++++ The input ++++

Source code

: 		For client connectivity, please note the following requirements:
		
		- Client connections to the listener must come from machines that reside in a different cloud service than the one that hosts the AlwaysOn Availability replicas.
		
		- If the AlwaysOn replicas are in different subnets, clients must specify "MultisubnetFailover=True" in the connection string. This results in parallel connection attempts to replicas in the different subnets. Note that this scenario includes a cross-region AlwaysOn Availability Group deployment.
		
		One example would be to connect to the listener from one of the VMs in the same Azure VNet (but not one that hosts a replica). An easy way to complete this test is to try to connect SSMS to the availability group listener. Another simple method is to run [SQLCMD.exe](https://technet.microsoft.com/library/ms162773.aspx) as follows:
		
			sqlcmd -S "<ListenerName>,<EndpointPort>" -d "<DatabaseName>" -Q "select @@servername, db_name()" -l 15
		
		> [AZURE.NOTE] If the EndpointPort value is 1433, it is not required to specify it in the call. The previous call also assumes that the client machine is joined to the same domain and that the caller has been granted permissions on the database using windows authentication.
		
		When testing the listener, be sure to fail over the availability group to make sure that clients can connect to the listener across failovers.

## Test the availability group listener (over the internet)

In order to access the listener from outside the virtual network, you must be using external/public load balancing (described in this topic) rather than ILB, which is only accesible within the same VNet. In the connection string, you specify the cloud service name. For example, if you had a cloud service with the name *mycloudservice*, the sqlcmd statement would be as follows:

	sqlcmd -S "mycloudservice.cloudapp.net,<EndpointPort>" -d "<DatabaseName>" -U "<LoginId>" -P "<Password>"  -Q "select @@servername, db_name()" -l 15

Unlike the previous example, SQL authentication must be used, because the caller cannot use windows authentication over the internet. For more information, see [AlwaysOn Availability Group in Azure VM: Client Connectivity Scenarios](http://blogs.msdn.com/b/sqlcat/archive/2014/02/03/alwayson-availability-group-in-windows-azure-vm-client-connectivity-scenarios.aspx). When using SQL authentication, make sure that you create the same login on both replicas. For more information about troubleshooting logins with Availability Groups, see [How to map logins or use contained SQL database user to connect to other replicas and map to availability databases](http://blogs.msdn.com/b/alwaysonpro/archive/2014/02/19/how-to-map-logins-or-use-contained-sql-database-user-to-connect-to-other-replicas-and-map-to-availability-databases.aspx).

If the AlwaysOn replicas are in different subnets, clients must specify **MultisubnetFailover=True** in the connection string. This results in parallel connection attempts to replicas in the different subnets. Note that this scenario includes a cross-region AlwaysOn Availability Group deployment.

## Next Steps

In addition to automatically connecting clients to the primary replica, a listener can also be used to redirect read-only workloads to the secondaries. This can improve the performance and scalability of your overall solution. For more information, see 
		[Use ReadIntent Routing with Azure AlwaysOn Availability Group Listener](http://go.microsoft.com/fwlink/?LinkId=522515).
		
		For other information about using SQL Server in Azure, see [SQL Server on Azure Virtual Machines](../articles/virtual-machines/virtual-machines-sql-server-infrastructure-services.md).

++++

Exercise directions: Restate exactly, and only, every line from the one that contains "[Use ReadIntent Routing" through the last line of the records.

Result of this exercise:
		[Use ReadIntent Routing with Azure AlwaysOn Availability Group Listener](http://go.microsoft.com/fwlink/?LinkId=522515).
		
		For other information about using SQL Server in Azure, see [SQL Server on Azure Virtual Machines](../articles/virtual-machines/virtual-machines-sql-server-infrastructure-services.md).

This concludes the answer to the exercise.